▶ _必做任务 1_: 列出记录中所有包含字符串“none”的行,区分大小写。
▶ _必做任务 2_: 请接着关于小区测量参数的这段文字的最后一句往下写。

▶ _所给节选_:
-=-=-

S501、网络设备广播系统消息,相应的,终端接收网络设备广播的系统消息。该系统消息中包含不同极化方向对应的小区测量参数集合。
该不同极化方向对应的小区测量参数集合包含不同极化方向对应的R准则计算参数,高 优先级小区S值预设门限,低优先级小区S值预设门限等参数。不同极化方向对应的小区测量参数集合还可以包含其他参数,本申请不作限制。
R准则用于确定驻留小区,具体内容请参见上文,此处不再赘述。
举例来说,S值可以是Srxlev和/或Squal,Srxlev和Squal的具体计算方式请参考上文,此处不再赘述。
其中R准则计算参数包含:当前服务小区重选迟滞值Q Hyst,偏差值Qoffset,临时偏差值Qoffsettemp等。举例来说,LHCP对应的R准则计算参数可以分别表示为:Q Hyst_LHCP、Qoffset _LHCP和Qoffsettemp _LHCP;RHCP对应的R准则计算参数可以分别表示为:Q Hyst_RHCP、Qoffset _RHCP和Qoffsettemp _RHCP
高小区优先级S值预设门限包含:Thresh X,HighQ和/或Thresh X,HighP。举例来说,LHCP对应的高小区优先级小区S值预设门限可以表示为:Thresh X_LHCP,HighQ和/或Thresh X_LHCP,HighP;RHCP对应的高小区优先级S值预设门限可以表示为:Thresh X_RHCP,HighQ和/或Thresh X_RHCP, HighP
低小区优先级S值预设门限包含:Thresh X,LowQ和/或Thresh X,LowP。举例来说,LHCP对应的低小区优先级S值预设门限可以表示为:Thresh X_LHCP,LowQ和/或Thresh X_LHCP,LowP;RHCP对应的低小区优先级S值预设门限可以表示为:Thresh X_RHCP,LowQ和/或Thresh X_RHCP,LowP。需要指出的是还可以采用其他方式表示不同极化方向对应的各个参数,本申请不做限制。
需要指出的是小区优先级信息可以从当前服务小区下发的系统消息SIB中获取。举例来说,小区优先级信息可以由SIB消息中携带的cellReselectionPriority表示,取值范围为0-7的整数,该参数值越大说明小区优先级越高。小区优先级可以由小区负载、功耗等确定。可能的,不同厂商可以采用不同算法确定小区优先级,本申请不做限制。

-=-=-

▶ _提取的记录_:
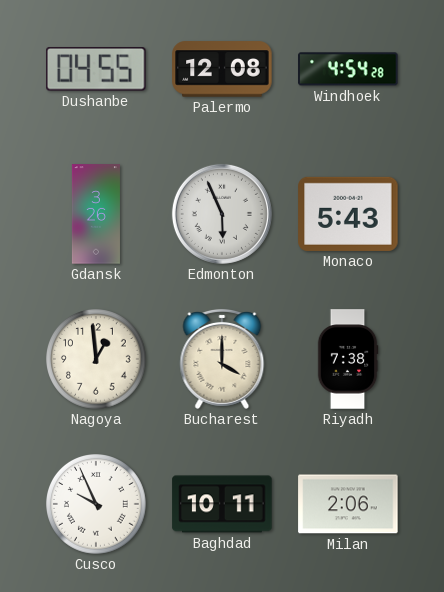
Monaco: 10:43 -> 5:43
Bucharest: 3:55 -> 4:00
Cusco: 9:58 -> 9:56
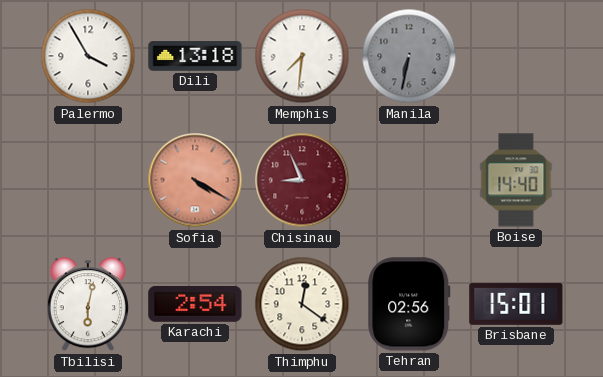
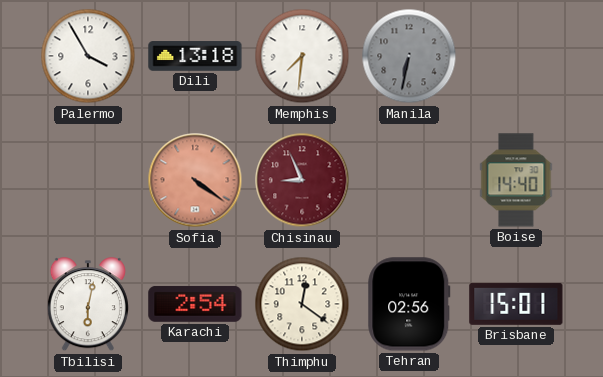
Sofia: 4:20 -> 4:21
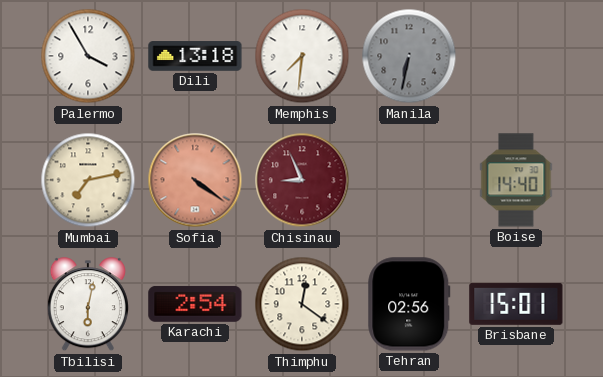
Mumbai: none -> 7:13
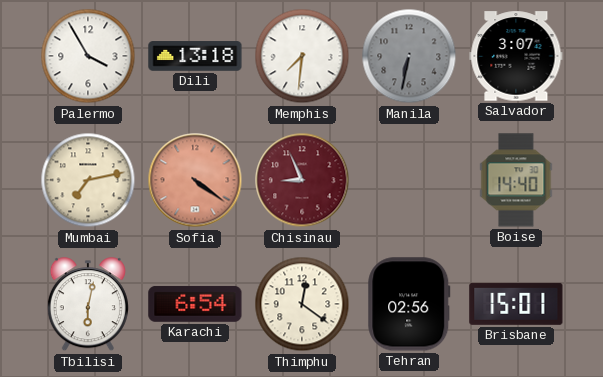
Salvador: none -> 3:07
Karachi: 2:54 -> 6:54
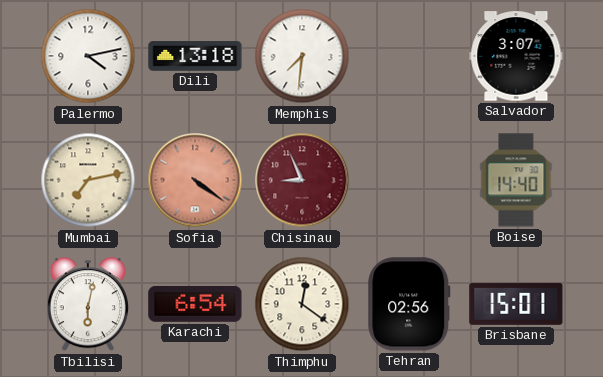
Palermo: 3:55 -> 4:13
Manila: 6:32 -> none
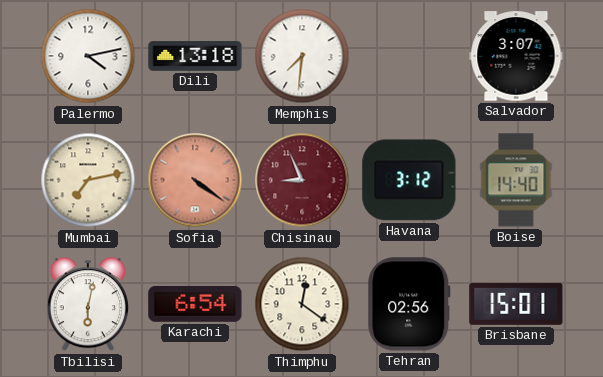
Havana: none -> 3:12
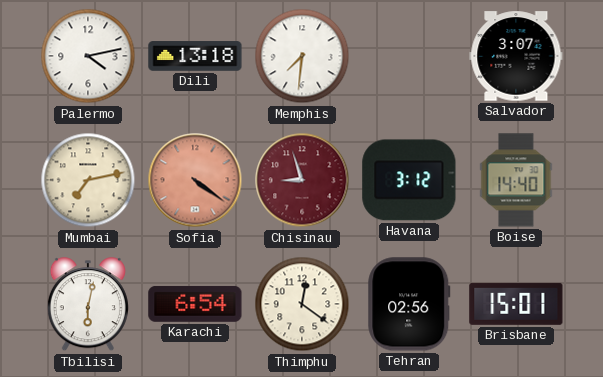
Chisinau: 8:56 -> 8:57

-=-=-

▶ _最终结果 1_:
Mumbai: none -> 7:13
Salvador: none -> 3:07
Manila: 6:32 -> none
Havana: none -> 3:12

▶ _最终结果 2_:
一种可能的实现中,网络设备广播一个或多个小区中各个小区不同极化方向对应的测量参数集合,相应的,终端接收网络设备广播的一个或多个小区中各个小区不同极化方向对应的测量参数集合。
需要指出的是,小区的不同极化方向对应的小区测量参数,由该小区内不同极化方向上的负载、功耗确定的,不同厂商可以采用不同的算法确定小区优先级。举例来说,若某个小区的LHCP方向上的负载较大,RHCP方向上的负载较小,则可以增大LHCP方向对应的偏差值,如:Qoffset _LHCP、Qoffsettemp _LHCP,并减小RHCP方向对应的偏差值,如Qoffset _RHCP、Qoffsettemp _RHCP,从而实现不同极化方向的负载均衡。
S502、满足小区测量条件时,进行小区测量。
小区测量条件包括以下一种或多种,终端处于初始接入状态或者连接态;或者存在小区优先级高于终端当前服务小区的相邻小区;或者所述通信装置的服务小区满足小区测量启动门限。具体请参考S302所述内容,此处不再赘述。
当满足小区测量条件时,终端进行小区测量,并获得小区测量结果。
一种可能的实现中,终端对一个或多个小区进行测量,并获取一个或多个小区对应的测量结果。
S503、根据小区测量结果以及小区测量参数集合确定驻留小区。
终端得到小区测量结果后,根据该测量结果以及从广播消息中获取的不同极化方向对应的小区测量参数集合确定驻留小区。具体地,终端根据小区测量结果以及各个极化方向对应的小区测量参数集合分别计算不同极化方向对应的阈值,并根据该阈值确定驻留小区以及极化方向。
一种可能的实现中,终端获取一个或多个小区中各个小区不同极化方向对应的测量参数集合,并根据一个或多个小区中各个小区不同极化方向对应的测量参数集合以及该一个或多个小区的中各个小区的测量结果,确定驻留小区以及对应的极化方向。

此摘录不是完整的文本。